How to Determine Acceleration from a Velocity-Time Graph?

[Alexanddros81]

Homework Statement

Serway Physics Section 2.4 Acceleration

17. Figure P2.17 shows a graph of $v_x$ versus t for the motion of a
motorcyclist as he starts from rest and moves along the road in a straight
line. (a) Find the average acceleration for the time interval t = 0 to t = 6.00 s.
(b) Estimate the time at which the acceleration has its greatest positive
value and the value of the acceleration at that instant. (c) When is the
acceleration zero? (d) Estimate the maximum negative value of the acceleration
and the time at which it occurs.

Homework Equations

The Attempt at a Solution

At part (b) i don't know how to find the value of the acceleration at t = 3s.
Any hints?

 

[mjc123]

Estimate the slope of the graph at 3s. Consider the points at 2s and 4s.

 

[Alexanddros81]

So I calculate the average acceleration for t = 2s to t = 4s?

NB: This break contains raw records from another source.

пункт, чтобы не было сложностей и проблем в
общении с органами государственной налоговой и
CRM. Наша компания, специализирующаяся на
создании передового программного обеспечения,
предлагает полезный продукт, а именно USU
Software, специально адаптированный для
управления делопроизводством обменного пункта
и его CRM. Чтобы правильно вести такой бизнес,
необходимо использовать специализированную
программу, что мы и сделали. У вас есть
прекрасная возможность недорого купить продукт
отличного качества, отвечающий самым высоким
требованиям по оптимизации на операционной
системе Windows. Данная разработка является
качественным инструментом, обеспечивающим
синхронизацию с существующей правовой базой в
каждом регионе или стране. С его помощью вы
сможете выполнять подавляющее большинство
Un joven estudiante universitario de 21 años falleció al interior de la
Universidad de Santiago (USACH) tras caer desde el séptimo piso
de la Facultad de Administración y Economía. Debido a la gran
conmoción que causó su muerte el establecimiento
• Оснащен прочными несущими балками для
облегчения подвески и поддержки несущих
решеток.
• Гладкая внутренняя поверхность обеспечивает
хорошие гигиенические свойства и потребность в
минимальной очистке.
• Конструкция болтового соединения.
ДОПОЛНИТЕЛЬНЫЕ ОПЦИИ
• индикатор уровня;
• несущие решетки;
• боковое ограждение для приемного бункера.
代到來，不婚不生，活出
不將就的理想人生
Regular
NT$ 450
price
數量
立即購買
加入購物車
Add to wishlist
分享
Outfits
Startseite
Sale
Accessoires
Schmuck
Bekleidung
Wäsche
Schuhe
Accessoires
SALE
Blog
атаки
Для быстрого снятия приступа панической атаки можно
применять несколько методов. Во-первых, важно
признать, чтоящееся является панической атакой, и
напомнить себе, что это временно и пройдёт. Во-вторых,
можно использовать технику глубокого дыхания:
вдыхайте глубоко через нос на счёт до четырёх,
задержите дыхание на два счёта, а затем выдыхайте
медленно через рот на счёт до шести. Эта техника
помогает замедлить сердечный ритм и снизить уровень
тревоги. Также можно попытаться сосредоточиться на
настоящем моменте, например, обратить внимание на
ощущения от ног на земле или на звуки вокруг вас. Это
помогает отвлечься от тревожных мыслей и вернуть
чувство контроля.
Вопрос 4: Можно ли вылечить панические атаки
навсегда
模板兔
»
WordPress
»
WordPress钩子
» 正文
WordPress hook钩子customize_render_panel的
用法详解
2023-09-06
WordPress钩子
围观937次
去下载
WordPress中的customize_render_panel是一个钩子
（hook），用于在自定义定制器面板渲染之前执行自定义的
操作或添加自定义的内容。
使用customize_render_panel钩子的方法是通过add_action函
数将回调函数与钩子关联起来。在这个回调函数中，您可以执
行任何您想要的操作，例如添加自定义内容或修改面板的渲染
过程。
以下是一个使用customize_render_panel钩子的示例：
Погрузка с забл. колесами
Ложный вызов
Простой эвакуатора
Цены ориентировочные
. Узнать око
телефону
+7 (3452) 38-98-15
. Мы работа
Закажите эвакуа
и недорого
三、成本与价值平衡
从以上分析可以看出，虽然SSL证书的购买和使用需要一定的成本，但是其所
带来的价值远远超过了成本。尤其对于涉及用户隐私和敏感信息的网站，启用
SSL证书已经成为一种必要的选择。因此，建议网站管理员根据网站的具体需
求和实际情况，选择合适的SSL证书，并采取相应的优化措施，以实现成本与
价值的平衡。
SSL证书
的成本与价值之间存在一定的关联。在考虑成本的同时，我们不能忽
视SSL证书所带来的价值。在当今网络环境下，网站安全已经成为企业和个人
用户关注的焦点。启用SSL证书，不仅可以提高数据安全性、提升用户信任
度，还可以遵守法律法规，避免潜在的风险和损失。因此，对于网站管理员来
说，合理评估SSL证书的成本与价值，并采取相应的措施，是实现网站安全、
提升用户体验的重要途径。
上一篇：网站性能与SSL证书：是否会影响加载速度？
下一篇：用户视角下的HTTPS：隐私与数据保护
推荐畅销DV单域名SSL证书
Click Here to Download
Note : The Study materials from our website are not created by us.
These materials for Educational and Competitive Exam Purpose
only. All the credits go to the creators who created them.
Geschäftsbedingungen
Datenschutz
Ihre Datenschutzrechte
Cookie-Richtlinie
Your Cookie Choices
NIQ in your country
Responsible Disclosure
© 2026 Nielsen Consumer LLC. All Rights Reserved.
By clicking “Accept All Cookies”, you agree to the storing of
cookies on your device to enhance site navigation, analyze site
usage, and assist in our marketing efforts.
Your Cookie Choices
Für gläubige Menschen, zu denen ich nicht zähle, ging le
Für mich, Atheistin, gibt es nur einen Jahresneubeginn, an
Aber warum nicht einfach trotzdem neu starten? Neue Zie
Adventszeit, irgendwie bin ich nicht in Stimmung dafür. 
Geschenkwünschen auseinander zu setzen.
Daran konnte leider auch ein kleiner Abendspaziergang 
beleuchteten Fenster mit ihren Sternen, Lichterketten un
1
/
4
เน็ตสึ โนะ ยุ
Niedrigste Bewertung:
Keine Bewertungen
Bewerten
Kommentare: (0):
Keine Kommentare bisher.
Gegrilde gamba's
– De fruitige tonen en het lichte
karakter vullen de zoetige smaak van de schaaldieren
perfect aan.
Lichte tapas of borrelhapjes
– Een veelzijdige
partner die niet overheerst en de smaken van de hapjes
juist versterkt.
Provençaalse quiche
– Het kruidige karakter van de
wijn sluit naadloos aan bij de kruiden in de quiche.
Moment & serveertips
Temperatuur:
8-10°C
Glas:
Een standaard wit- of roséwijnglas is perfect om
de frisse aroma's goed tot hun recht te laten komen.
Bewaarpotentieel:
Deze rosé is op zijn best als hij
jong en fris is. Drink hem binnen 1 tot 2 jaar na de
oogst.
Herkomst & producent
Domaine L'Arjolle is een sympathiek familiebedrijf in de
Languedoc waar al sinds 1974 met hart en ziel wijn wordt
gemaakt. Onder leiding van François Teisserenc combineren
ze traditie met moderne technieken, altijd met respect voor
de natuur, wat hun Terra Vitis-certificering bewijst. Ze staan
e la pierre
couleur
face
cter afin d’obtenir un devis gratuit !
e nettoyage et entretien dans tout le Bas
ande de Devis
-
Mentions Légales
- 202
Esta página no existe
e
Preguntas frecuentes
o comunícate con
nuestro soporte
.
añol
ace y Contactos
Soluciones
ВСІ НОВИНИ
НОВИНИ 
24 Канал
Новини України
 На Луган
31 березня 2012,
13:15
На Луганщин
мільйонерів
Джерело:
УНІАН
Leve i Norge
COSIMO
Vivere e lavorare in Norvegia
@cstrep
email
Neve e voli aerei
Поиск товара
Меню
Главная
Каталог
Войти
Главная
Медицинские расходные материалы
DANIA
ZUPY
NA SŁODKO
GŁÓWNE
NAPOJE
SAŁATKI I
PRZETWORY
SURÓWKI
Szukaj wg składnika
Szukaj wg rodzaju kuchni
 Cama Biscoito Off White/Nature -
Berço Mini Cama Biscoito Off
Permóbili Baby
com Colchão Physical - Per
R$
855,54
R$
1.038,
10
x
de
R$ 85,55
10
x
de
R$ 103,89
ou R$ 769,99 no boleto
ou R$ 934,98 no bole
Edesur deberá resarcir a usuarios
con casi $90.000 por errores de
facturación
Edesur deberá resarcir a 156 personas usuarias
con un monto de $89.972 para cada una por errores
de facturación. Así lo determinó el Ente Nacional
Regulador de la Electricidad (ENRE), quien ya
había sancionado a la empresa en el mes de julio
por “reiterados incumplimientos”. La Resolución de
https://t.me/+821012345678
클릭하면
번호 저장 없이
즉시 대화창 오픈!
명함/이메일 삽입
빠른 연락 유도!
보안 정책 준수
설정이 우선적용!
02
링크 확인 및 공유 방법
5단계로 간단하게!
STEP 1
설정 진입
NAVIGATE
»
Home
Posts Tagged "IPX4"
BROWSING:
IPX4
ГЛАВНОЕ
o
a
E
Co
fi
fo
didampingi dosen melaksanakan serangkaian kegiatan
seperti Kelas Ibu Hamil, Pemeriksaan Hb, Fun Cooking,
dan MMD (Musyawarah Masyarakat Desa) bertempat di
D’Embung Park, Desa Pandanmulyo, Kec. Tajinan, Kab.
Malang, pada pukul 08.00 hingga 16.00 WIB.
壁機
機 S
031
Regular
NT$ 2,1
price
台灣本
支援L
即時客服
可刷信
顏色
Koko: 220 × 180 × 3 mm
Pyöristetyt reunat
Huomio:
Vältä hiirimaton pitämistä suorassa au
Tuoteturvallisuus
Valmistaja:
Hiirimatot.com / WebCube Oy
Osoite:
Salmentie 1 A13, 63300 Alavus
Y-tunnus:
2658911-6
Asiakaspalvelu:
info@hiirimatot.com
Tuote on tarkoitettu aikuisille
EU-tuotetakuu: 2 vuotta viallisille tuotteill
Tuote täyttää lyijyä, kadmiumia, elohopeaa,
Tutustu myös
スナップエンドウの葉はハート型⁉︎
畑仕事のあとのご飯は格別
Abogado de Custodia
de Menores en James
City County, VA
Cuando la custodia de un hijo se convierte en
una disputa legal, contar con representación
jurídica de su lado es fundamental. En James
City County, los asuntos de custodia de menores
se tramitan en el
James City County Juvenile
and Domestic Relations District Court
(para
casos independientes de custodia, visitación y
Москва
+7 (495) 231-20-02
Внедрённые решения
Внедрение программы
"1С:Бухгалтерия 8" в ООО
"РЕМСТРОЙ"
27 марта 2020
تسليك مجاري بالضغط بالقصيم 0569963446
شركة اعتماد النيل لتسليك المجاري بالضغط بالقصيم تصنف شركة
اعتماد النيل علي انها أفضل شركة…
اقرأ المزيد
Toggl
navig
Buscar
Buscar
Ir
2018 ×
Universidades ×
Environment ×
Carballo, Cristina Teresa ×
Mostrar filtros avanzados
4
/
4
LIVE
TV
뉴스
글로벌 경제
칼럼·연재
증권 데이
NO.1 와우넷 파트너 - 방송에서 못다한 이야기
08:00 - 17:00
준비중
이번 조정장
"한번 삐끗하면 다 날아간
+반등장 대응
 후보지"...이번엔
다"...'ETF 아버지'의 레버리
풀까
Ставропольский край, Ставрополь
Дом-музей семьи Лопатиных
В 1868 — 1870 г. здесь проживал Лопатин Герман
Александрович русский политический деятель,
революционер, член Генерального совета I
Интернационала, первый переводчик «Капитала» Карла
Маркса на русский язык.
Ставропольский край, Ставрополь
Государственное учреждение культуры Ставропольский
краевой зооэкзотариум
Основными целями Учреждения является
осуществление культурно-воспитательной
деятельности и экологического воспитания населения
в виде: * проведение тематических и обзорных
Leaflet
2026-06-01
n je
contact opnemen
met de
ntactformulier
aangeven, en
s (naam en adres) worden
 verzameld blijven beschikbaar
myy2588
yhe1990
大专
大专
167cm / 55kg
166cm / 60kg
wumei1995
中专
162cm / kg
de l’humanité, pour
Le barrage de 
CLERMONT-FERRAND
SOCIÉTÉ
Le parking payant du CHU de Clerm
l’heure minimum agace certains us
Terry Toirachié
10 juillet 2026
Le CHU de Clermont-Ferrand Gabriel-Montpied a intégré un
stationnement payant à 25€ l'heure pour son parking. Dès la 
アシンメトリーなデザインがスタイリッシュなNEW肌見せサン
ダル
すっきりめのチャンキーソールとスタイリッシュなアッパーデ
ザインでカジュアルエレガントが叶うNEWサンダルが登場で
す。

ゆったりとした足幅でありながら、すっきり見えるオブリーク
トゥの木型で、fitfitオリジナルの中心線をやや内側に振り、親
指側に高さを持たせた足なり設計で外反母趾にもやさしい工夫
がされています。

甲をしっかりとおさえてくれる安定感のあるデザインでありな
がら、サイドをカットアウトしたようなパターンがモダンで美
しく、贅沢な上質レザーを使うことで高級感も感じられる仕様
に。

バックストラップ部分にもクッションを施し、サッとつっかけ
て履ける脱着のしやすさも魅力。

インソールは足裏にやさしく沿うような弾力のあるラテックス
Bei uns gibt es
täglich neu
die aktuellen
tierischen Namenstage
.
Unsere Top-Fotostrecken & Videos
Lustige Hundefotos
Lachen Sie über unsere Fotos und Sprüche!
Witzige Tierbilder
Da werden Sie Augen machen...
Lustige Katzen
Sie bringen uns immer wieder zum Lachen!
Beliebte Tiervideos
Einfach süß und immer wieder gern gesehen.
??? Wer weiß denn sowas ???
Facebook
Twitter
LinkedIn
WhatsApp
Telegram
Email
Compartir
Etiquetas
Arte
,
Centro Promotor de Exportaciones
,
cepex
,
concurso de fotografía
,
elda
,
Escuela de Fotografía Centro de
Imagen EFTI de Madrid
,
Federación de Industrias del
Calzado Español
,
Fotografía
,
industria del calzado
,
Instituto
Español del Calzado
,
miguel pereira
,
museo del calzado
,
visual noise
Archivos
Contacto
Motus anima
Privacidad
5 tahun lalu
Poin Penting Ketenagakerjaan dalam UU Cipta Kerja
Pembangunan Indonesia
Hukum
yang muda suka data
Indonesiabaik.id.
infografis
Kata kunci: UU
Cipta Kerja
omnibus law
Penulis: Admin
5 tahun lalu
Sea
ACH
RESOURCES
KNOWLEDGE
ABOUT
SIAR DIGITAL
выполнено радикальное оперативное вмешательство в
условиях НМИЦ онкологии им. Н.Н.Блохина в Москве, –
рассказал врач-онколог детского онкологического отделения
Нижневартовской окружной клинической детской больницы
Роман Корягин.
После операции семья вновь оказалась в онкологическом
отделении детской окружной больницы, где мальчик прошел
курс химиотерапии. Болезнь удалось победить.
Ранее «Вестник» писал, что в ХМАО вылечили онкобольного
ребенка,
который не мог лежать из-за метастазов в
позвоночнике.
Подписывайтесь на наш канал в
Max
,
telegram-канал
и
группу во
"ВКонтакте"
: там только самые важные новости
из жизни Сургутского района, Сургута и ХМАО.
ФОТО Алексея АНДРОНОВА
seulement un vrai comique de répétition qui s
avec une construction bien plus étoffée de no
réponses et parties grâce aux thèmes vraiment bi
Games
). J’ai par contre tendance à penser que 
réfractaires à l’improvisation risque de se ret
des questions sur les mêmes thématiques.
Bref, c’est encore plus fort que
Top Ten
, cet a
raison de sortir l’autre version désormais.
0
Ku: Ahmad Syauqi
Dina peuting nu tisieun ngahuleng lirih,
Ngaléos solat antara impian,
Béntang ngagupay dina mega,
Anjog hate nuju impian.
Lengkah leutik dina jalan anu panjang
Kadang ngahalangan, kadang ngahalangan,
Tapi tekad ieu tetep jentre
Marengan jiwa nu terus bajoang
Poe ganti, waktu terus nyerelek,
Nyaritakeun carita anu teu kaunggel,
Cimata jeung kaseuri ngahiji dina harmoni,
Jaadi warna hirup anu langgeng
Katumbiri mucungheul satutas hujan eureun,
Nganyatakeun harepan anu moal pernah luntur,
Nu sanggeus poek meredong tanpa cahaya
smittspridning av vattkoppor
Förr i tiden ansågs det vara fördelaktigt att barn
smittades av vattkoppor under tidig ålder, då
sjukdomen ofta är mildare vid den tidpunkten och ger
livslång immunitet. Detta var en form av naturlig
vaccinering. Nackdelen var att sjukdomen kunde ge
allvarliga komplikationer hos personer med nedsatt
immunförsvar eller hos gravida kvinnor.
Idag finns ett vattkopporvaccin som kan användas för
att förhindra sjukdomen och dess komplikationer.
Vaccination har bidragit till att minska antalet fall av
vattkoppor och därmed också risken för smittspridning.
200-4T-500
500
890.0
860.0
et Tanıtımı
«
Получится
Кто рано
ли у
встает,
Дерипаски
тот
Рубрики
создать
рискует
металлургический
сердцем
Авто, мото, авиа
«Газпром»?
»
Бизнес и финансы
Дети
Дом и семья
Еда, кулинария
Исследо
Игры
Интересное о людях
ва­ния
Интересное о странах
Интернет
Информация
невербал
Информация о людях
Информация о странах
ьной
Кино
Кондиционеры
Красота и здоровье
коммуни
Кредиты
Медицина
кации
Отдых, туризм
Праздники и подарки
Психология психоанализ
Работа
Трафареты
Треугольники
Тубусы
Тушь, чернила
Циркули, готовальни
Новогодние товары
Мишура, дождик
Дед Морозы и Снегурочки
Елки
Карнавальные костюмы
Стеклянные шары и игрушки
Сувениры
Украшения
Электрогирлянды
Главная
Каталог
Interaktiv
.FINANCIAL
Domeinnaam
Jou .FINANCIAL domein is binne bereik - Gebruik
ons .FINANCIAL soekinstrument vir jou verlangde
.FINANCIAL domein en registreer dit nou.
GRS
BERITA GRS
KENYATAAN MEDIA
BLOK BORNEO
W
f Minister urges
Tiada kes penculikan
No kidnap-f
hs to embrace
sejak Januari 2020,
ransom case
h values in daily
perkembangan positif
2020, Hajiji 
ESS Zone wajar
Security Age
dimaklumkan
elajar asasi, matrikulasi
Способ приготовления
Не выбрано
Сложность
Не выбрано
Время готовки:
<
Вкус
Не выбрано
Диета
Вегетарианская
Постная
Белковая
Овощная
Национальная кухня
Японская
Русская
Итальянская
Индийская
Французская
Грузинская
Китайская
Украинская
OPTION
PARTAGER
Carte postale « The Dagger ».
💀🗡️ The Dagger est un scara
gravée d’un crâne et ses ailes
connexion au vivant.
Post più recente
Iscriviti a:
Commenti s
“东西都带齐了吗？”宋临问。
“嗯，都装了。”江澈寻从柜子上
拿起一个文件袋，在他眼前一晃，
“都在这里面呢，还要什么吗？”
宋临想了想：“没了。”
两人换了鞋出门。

$a_{avg} = \frac {v_{xf} - v_{xi}} {t_{f} - t_{i}} = \frac {6 m/s - 2 m/s} {4s - 2s} = \frac {4m/s} {2s} = 2m/s^2$

Is this correct?

 

[mjc123]

Looks like a good estimate. The actual acceleration at 3s will be a bit greater, but not much, to judge from the graph.

 

[Alexanddros81]

So for part (d) the maximum negative acceleration is at t=8s
and the value is given by $a_{avg} = \frac {v_{xf} - v_{xi}} {t_{f} - t_{i}} = \frac {5 m/s - 8 m/s} {9s - 7s} = \frac {-3m/s} {2s} = -1.5m/s^2$
Is this correct?

 

[mjc123]

Not bad approximation, I think.